Friday, January 12, 2007


Extra note: crises

As Roger pointed out in our discussion on pages 533-690, Marx makes several different attempts at different points in his writings to sketch something like a theory of capitalist breakdown.
1. The famous theory of the tendency of the rate of profit to fall (volume 3 of Capital; also mentioned in the Grundrisse, though never in anything Marx finalised for publication).
2. The tendency of capital to reduce necessary labour-time to a minimum.
Why this tendency should push capital into crises is not clear to me, but there are passages in the Grundrisse (nowhere else, as far as I know) where Marx suggests that this tendency should indeed push capital to breakdown.
3. The concentration and centralisation of capital, and, in counterpoint to it, the massification and concentration of the working class (in Capital volume 1).

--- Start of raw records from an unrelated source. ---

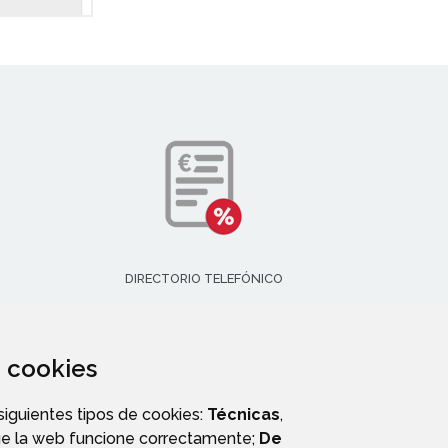
DIRECTORIO TELEFÓNICO
za cookies
 siguientes tipos de cookies:
Técnicas
,
ue la web funcione correctamente;
De
E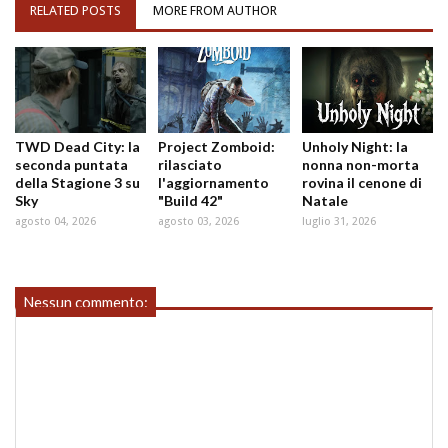
RELATED POSTS
MORE FROM AUTHOR
TWD Dead City: la
Project Zomboid:
Unholy Night: la
seconda puntata
rilasciato
nonna non-morta
della Stagione 3 su
l'aggiornamento
rovina il cenone di
Sky
"Build 42"
Natale
agosto 04, 2026
agosto 03, 2026
luglio 31, 2026
Nessun commento: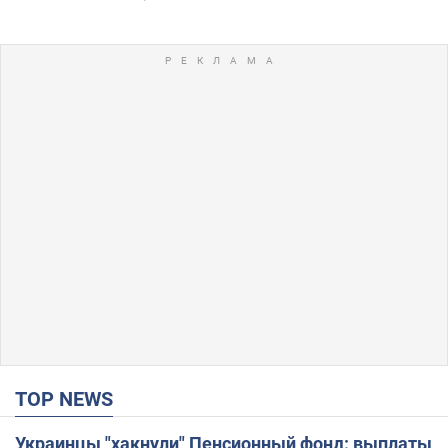
TOP NEWS
Украинцы "хакнули" Пенсионный фонд: выплаты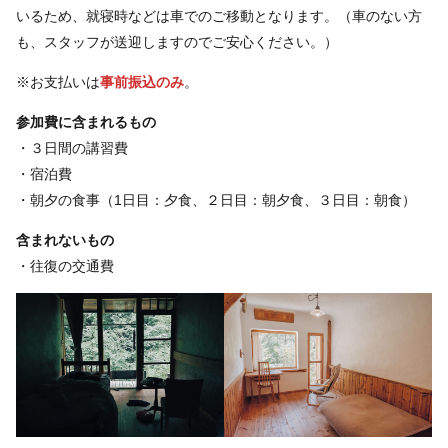
いるため、就寝時などは車でのご移動となります。（車のない方
も、スタッフが送迎しますのでご安心ください。）
※お支払いは
事前振込のみ
。
参加費に含まれるもの
・３日間の講習費
・宿泊費
・朝夕の食事（1日目：夕食、２日目：朝夕食、３日目：朝食）
含まれないもの
・往復の交通費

To put my own cards on the table, I think that all breakdown theories are follies, even if tentatively suggested by Marx himself. No.3, above, the only published version, is not really a breakdown theory in the way the others are.
The issue was dealt with best by Kautsky in his unjustly neglected and excellent critique of Bernstein, written while Kautsky was still a revolutionary. Lenin summarised this point in an approving review.

Passing from the method to the results of its application, Kautsky deals with the so-called Zusammenbruchstheorie, the theory of collapse, of the sudden crash of West-European capitalism, a crash that Marx allegedly believed to be inevitable and connected with a gigantic economic crisis.
Kautsky says and proves that Marx and Engels never propounded a special Zusammenbruchstheorie, that they did not connect a Zusammenbruch necessarily with an economic crisis. This is a distortion chargeable to their opponents who expound Marx’s theory one-sidedly, tearing out of context odd passages from different writings in order thus triumphantly to refute the “one-sidedness” and “crudeness” of the theory. Actually Marx and Engels considered the transformation of West-European economic relations to be dependent on the maturity and strength of the classes brought to the fore by modern European history. Bernstein tries to assert that this is not the theory of Marx, but Kautsky’s interpretation and extension of it. Kautsky, however, with precise quotations from Marx’s writings of the forties and sixties, as well as by means of an analysis of the basic ideas of Marxism, has completely refuted this truly pettifogging trickery of the Bernstein...

Simon Clarke's book "Marx's theory of crisis" is also useful here, showing (conclusively, I think) that Marx moved away from his flirting with economic-breakdown theories as his thought developed.
In the discussion I also mentioned a study group we held on Marx's writings on the theory of crises a few years back. There are (incomplete) notes from that study group.